Update everything from the line containing "Dinner in Minutes! 10 Quick & Easy" down to the line containing "get your personalised, no-obligation quote 🚀", putting "Loan term" in place of "Length of loan" and changing nothing else. Leave the pictures out of your answer.

• • • • • • •

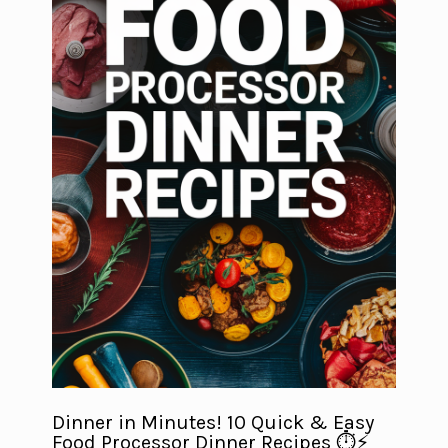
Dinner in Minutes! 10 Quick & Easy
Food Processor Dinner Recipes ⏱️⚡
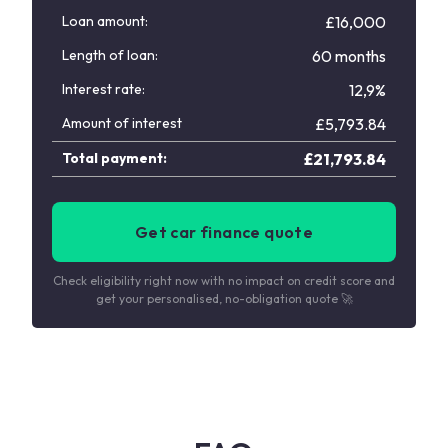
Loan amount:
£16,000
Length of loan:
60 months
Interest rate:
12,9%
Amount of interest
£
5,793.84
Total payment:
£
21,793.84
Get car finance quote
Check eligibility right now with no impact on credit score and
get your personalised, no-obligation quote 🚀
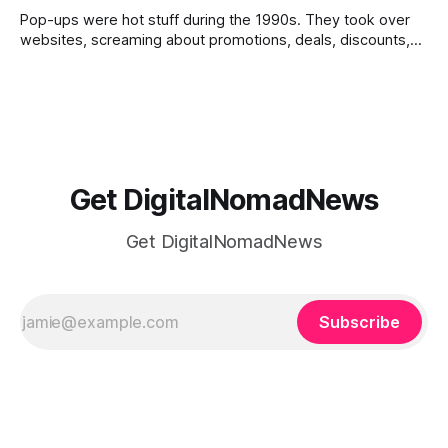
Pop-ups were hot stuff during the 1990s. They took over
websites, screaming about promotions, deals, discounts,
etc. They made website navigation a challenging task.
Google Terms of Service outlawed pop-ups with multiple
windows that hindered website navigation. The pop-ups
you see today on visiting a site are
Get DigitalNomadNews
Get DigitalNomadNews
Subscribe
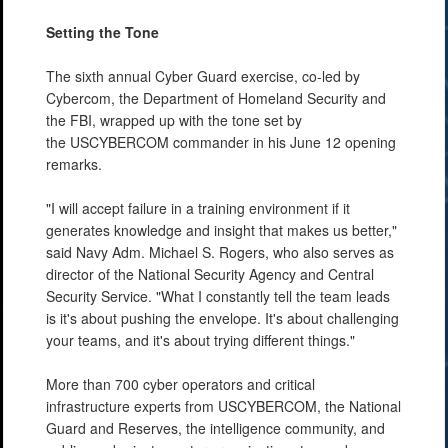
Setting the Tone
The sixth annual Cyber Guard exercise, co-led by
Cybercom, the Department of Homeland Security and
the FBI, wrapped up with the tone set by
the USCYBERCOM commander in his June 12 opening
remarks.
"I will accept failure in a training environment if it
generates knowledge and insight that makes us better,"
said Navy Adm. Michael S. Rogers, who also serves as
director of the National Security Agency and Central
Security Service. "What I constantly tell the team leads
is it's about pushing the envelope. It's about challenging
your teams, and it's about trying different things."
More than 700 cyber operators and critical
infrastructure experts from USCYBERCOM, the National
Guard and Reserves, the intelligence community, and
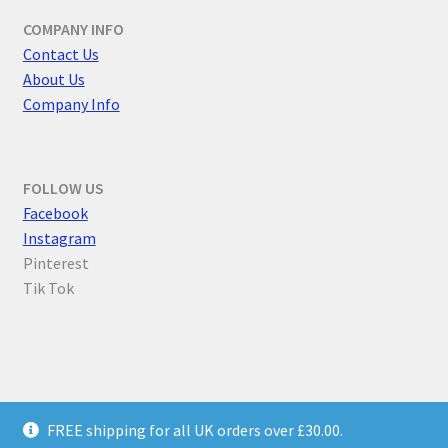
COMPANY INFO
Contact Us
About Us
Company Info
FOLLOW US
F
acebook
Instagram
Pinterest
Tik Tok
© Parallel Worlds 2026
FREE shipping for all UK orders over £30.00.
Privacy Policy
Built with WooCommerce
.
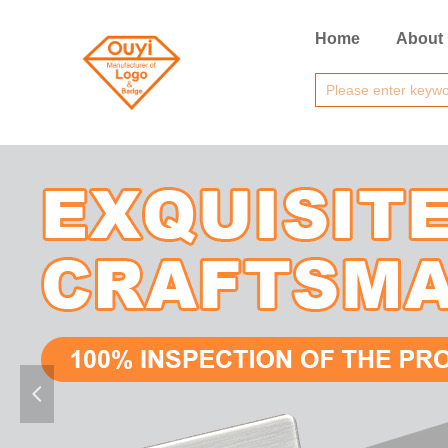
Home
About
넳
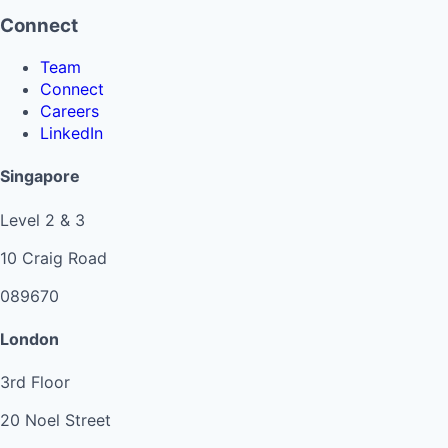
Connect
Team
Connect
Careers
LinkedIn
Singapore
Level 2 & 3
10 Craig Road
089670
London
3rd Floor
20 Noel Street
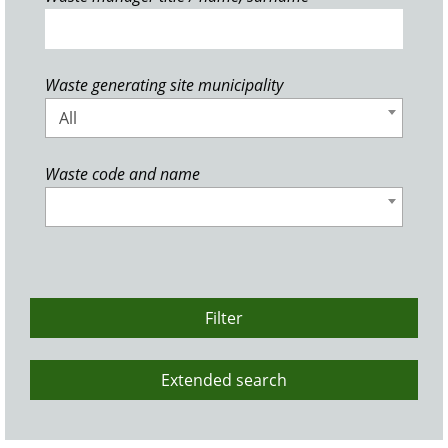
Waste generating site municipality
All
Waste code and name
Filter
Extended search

• • • • • • •

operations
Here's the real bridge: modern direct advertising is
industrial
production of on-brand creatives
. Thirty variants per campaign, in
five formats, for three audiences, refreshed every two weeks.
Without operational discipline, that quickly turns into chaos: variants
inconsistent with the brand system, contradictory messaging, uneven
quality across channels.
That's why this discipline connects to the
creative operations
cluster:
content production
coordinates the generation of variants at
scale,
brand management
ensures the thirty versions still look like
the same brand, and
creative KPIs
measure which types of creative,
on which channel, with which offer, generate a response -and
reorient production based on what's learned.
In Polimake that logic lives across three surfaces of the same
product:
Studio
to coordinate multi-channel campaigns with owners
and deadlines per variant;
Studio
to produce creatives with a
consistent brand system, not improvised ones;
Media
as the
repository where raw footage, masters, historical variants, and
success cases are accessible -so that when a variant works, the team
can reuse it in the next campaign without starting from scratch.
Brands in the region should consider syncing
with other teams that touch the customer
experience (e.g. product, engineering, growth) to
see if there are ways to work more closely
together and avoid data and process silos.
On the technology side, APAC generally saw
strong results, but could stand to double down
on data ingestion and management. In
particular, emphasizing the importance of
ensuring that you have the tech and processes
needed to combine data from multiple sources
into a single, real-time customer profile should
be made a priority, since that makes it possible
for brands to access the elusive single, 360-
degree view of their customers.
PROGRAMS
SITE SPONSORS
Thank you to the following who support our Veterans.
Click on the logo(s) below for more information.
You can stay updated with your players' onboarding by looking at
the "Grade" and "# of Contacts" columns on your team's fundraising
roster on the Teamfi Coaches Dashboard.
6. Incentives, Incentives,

• • • • • • •

* **Exercise answer**:
Dinner in Minutes! 10 Quick & Easy
Food Processor Dinner Recipes ⏱️⚡
Loan amount:
£16,000
Loan term:
60 months
Interest rate:
12,9%
Amount of interest
£
5,793.84
Total payment:
£
21,793.84
Get car finance quote
Check eligibility right now with no impact on credit score and
get your personalised, no-obligation quote 🚀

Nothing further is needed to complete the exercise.